Hacker News new | ask | show | jobs
by tonyarkles 3643 days ago
Some experiments I did during my coursework for my M.Sc. indicated that it was actually worse-than-useless at the time (2009?) Here's what would happen:

- When you've got one CPU core, the threads basically just act like a multiplexer. One thread runs for a while, releases the GIL, and the next thread runs for a while. Not a big deal.

- When you've got multiple CPU cores, you've got a thundering herd. When the lock is released, the threads waiting on all of the other cores all try to acquire the lock at the same time. Then after one thread has run on, say, core 3, it's gone and invalidated the cache on the other cores (mark & sweep hurts caches pretty badly). The thundering herd stampedes again and the process continues.

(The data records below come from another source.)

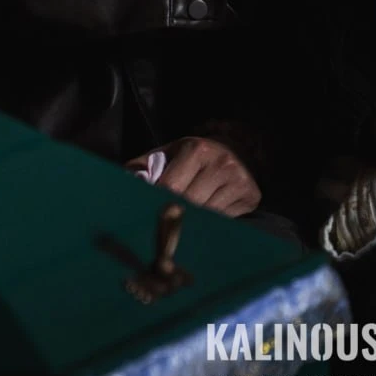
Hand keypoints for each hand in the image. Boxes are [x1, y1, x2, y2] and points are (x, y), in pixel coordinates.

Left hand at [126, 137, 260, 216]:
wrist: (235, 149)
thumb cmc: (193, 157)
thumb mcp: (168, 154)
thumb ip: (143, 167)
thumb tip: (124, 184)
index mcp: (196, 149)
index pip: (171, 187)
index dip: (157, 203)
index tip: (148, 214)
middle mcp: (221, 162)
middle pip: (190, 204)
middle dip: (174, 216)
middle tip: (163, 225)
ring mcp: (239, 180)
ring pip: (208, 215)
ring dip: (194, 223)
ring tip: (184, 223)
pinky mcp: (251, 195)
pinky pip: (224, 220)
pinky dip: (211, 224)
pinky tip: (204, 221)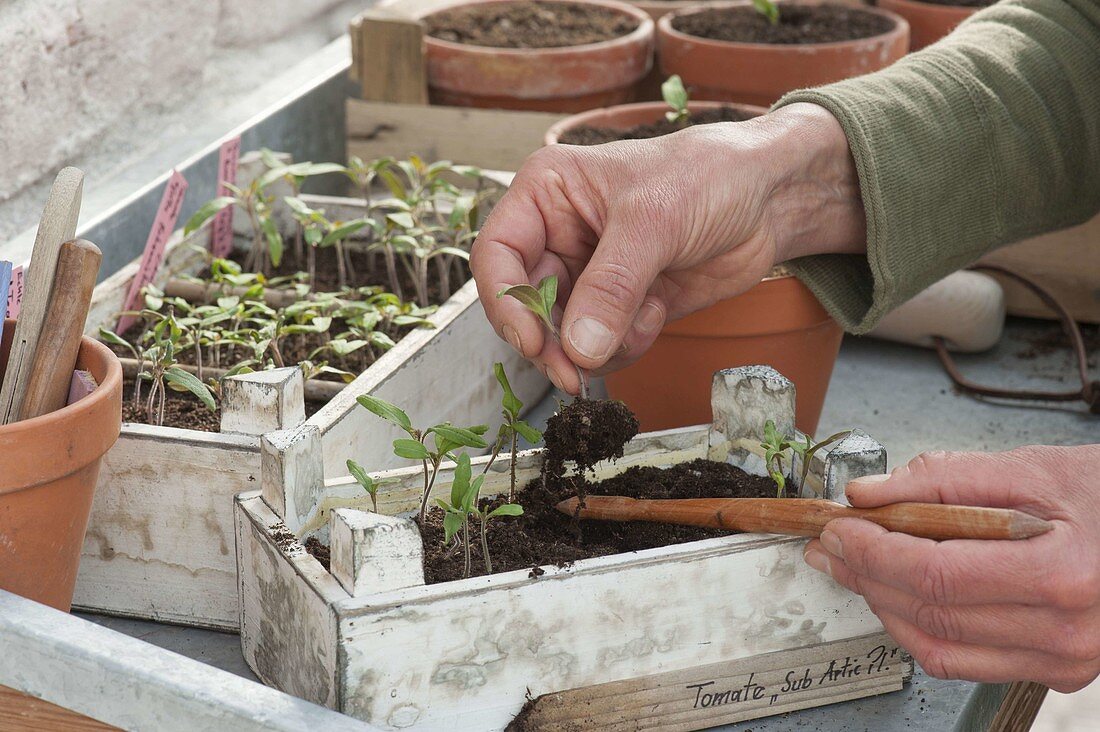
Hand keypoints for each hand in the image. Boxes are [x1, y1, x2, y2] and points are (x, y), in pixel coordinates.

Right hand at [471, 103, 865, 393]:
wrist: (769, 198)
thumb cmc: (708, 176)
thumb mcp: (654, 221)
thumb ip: (612, 286)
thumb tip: (578, 348)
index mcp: (547, 194)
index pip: (497, 254)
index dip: (506, 302)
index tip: (534, 341)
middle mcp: (558, 235)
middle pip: (525, 306)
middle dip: (552, 341)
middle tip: (575, 373)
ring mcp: (589, 274)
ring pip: (562, 334)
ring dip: (596, 345)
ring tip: (642, 320)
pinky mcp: (620, 305)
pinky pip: (600, 345)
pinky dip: (625, 345)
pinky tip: (657, 314)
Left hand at [804, 445, 1099, 691]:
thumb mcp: (1029, 468)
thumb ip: (942, 479)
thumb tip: (868, 494)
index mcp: (1062, 573)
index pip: (937, 575)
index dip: (874, 552)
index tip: (837, 528)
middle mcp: (1065, 631)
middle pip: (930, 613)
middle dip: (866, 575)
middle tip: (831, 545)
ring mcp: (1062, 660)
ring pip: (938, 649)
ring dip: (883, 606)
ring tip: (855, 567)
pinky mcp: (1055, 670)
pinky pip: (964, 663)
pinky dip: (919, 629)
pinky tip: (898, 594)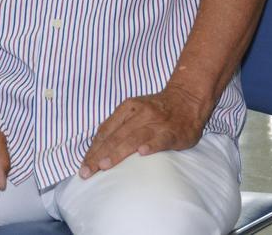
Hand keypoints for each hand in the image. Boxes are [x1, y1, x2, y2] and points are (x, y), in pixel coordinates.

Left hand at [79, 84, 209, 178]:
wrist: (187, 99)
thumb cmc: (156, 110)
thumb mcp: (135, 110)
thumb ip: (118, 125)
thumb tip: (96, 149)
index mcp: (128, 108)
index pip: (106, 130)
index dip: (93, 149)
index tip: (84, 167)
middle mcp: (140, 113)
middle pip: (116, 136)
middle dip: (99, 155)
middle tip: (87, 172)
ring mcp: (156, 122)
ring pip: (134, 137)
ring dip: (118, 152)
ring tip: (105, 165)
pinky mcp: (172, 132)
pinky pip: (160, 139)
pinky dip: (151, 145)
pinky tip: (142, 153)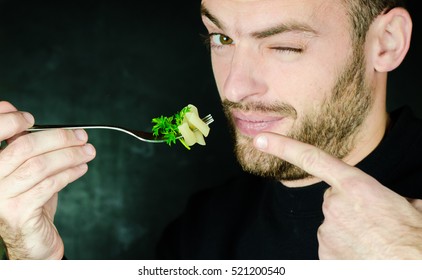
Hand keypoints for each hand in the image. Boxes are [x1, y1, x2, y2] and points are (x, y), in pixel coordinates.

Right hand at [0, 101, 95, 258]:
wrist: (31, 240)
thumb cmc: (29, 201)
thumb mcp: (23, 170)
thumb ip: (23, 146)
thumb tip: (24, 115)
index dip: (10, 121)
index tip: (31, 118)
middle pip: (23, 148)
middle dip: (58, 138)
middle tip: (82, 137)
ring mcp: (1, 198)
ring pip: (39, 166)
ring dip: (70, 155)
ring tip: (88, 152)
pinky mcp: (18, 213)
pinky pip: (48, 185)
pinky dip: (69, 173)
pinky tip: (81, 168)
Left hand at [254, 132, 421, 258]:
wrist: (411, 269)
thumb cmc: (413, 239)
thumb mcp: (410, 205)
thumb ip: (386, 195)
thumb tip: (393, 201)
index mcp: (355, 186)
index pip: (312, 159)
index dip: (283, 147)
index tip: (261, 139)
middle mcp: (334, 205)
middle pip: (332, 200)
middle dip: (348, 208)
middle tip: (372, 223)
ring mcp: (326, 231)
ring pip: (332, 225)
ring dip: (348, 231)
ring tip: (372, 240)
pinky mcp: (323, 254)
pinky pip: (330, 246)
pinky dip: (343, 249)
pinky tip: (362, 254)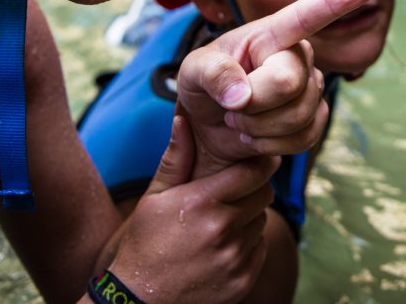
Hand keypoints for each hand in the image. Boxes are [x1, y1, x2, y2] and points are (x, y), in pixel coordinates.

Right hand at [110, 115, 279, 303]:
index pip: (253, 171)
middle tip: (237, 191)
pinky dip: (248, 244)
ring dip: (249, 217)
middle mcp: (222, 229)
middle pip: (264, 194)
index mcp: (201, 202)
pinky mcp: (243, 280)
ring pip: (261, 221)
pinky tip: (223, 246)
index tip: (260, 159)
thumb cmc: (145, 243)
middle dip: (254, 189)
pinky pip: (260, 248)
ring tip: (223, 221)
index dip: (259, 163)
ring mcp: (235, 257)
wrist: (141, 301)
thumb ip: (176, 159)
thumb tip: (183, 120)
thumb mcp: (154, 198)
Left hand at [177, 0, 374, 176]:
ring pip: (298, 116)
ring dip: (259, 128)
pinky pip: (306, 137)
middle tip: (229, 108)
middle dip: (252, 105)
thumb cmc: (203, 87)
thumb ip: (212, 74)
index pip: (306, 16)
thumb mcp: (192, 72)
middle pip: (288, 83)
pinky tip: (256, 135)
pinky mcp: (316, 116)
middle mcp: (298, 55)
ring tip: (239, 120)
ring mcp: (311, 86)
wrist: (210, 126)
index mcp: (271, 34)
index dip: (337, 1)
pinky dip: (272, 145)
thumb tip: (241, 96)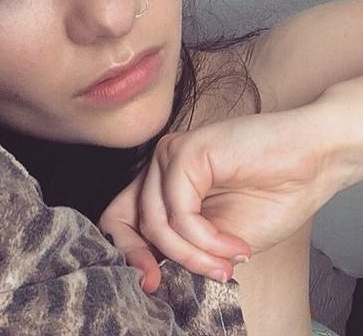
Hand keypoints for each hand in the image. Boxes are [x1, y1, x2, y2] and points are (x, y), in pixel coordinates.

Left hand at [99, 103, 334, 292]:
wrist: (312, 163)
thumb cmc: (270, 197)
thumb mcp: (216, 239)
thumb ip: (182, 248)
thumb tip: (152, 273)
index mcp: (162, 186)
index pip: (120, 219)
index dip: (127, 254)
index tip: (153, 283)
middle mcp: (159, 169)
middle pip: (120, 218)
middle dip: (144, 257)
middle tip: (168, 281)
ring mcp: (169, 157)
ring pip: (155, 222)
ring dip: (194, 255)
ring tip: (229, 262)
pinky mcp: (186, 150)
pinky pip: (180, 212)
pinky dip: (209, 240)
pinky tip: (237, 246)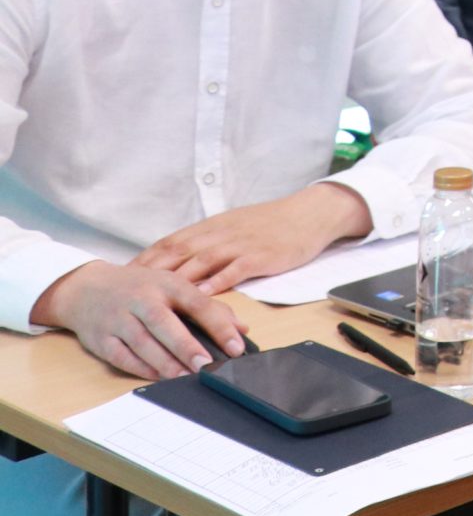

- To make matters even worse, each core runs at low utilization (e.g. a quad core machine, each core runs at ~25%). If you've got CPU throttling turned on (which my laptop, where I started the experiments, did), then the system detects that the CPU load is low and scales down the clock speed. Normally, this would result in increased CPU utilization, which would speed the CPUs back up again. Unfortunately, the per-core utilization stays pegged at 25% and things never speed back up again. The system looks at it and says "huh! only 25%! I guess we've got the CPU speed set properly!"

Maybe it's gotten better since then? I haven't checked recently.

Edit: I wish I had the results handy. The basic conclusion was that you got something like a 1.5x slowdown per additional CPU core. That's not how it's supposed to work! Using taskset to limit a multi-threaded Python process to a single core resulted in significant speedups in the use cases I tried.

2 comments

This is a known issue in py2. On py2 when running in a multi-core machine it'll run ~1.8x slower (depending on what you are doing) than it'll run in a single-core machine. Python 3.2 ships a new GIL[0] fixing the problem.

[0] http://www.dabeaz.com/python/NewGIL.pdf

Dave Beazley! Yes, it was some of his work that inspired my research. Thanks for the reminder!

Edit: That's a beautiful solution to the problem, too. You're still not going to get a performance boost from multiple cores, but you're not going to have it fall flat on its face either.

Sounds interresting, I'd be glad to see a blog post with the actual use cases and a few graphs with different numbers of cores, and maybe the sources so people can go further.
I'll try to dig it up. I suspect it's sitting in an SVN repo somewhere...

If I recall, I took a stock Python interpreter and instrumented it with RDTSC instructions to do lightweight timestamps on GIL acquisitions and releases.